الأحد، 9 ديسمبر 2012

tawadhu


A.                      Tawadhu

Orang Muslim itu tawadhu’ tanpa menghinakan dirinya, dan tawadhu’ adalah akhlak, dan sifatnya yang mulia, serta sombong itu bukan sifatnya, karena ia tawadhu’ untuk tinggi dan tidak sombong agar tidak rendah. Ini karena ketentuan Allah Ta’ala menghendaki mengangkat orang – orang yang tawadhu’ karena - Nya dan merendahkan orang - orang yang sombong. Rasulullah SAW. bersabda, “ Harta itu tidak berkurang karena sedekah. Allah tidak menambahkan pada hamba yang memaafkan melainkan kemuliaan, dan tidaklah seseorang tawadhu’ karena Allah melainkan Allah mengangkatnya.” ( Riwayat Muslim )


Rasulullah SAW. bersabda,
“ Hak Allah bahwa tidaklah sesuatu dari dunia itu sombong melainkan Allah merendahkannya. “ ( Riwayat Bukhori )

Rasulullah SAW. bersabda,

“ Pada hari kiamat, orang - orang sombong dikumpulkan seperti semut kecil dalam bentuk Dajjal yang diliputi kehinaan dari semua tempat. Mereka digiring ke penjara di Jahannam yang bernama Bulas, api neraka mengepung mereka, dan mereka diberi minum dan usharah ( cairan yang keluar dari nanah dan darah ) penghuni neraka. “ ( Diriwayatkan Tirmidzi dan Nasai )

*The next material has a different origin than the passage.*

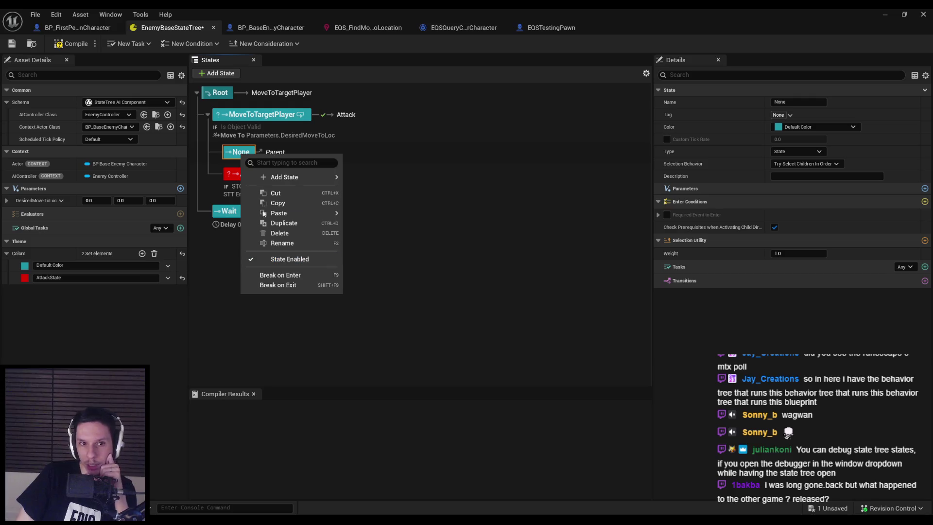
pyautogui.press('Escape')
pyautogui.click(336, 243)
pyautogui.click(240, 152)
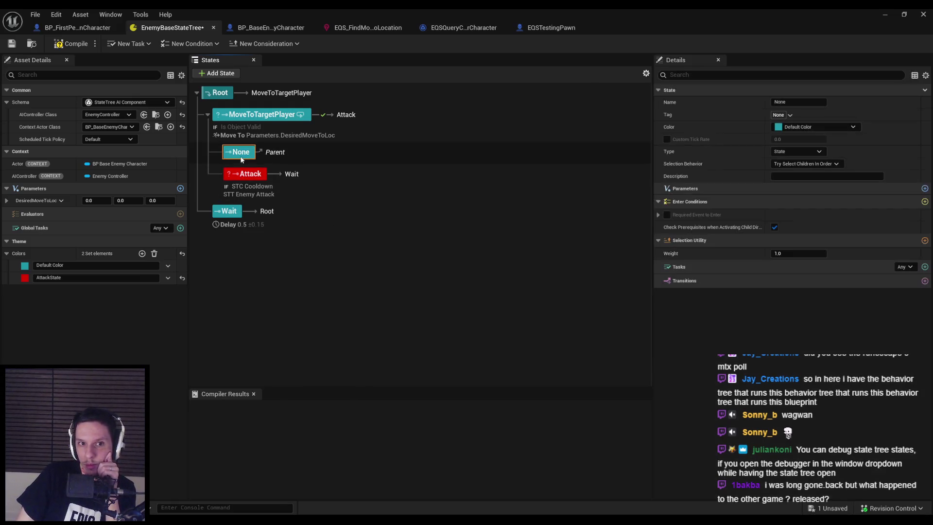
pyautogui.click(801, 151)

1.         Tawadhu mempunyai dua makna :

a.      Menerima kebenaran yang datangnya dari siapa saja.

Sebagian manusia tidak menerima kebenaran kecuali datangnya dari orang yang lebih senior. Tapi, jika kebenaran itu dari orang yang lebih rendah kedudukannya, ia tidak mau menerimanya sama sekali.

Yang dinamakan tawadhu’ tidaklah begitu.Ia akan menerima kebenaran yang datngnya dari siapapun, baik orang itu miskin ataupun kaya, terhormat ataupun sederhana, kuat ataupun lemah, dari temannya sendiri atau bahkan dari musuhnya.

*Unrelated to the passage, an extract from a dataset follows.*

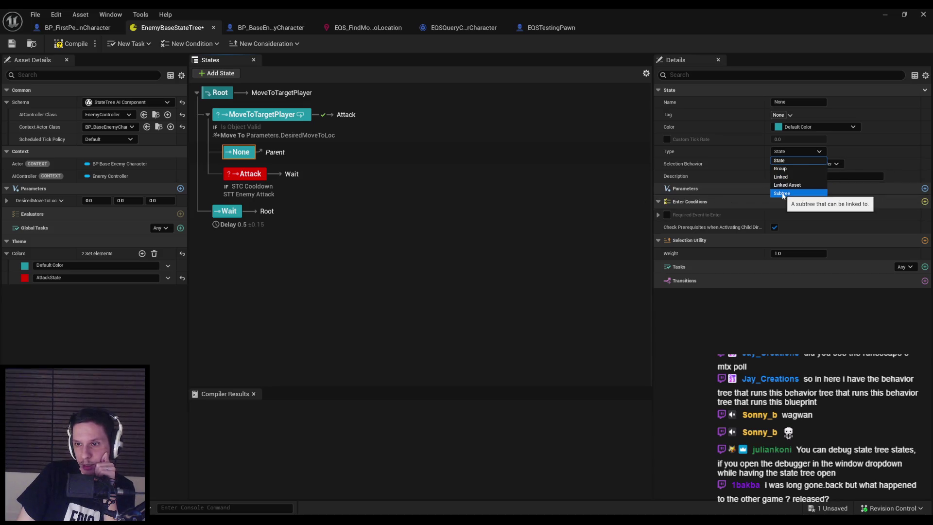
pyautogui.click(781, 177)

b.        Mampu menjalin interaksi dengan semua manusia.

Sikap penuh kasih sayang dan kelembutan, baik itu pada pembantu maupun tuannya, orang yang terhormat maupun sederhana, orang besar maupun hina.Apakah anda mampu menjalin interaksi bersama manusia dengan berbagai strata yang dimilikinya penuh dengan kelembutan dan kasih sayang?
Secara global , tawadhu dapat diartikan : “ Merendahkan diri di hadapan Allah SWT. “

2.         Bentuk - bentuk Tawadhu’ :

a.         Jika seseorang seperti dirinya menonjolkan diri di pertemuan, maka ia sombong. Jika orang tersebut agak mundur , ia tawadhu’.

b.        Iaberdiri dari kursinya untuk orang alim, atau orang mulia, dan mempersilahkannya duduk di kursinya. Jika orang alim atau orang mulia tersebut berdiri, ia siapkan sandalnya dan mengantarnya ke pintu rumahnya dengan berjalan di belakangnya.

c.         Ia berdiri untuk orang biasa, menghadapinya dengan wajah yang berseri - seri, lemah lembut ketika bertanya kepadanya, menjawab panggilannya, memenuhi kebutuhannya, dan tidak melihat dirinya lebih baik daripadanya.

d.        Ia mengunjungi orang yang statusnya di bawahnya, atau orang yang selevel dengannya dengan membawa oleh - oleh untuknya, dan berjalan bersamanya untuk memenuhi kebutuhannya.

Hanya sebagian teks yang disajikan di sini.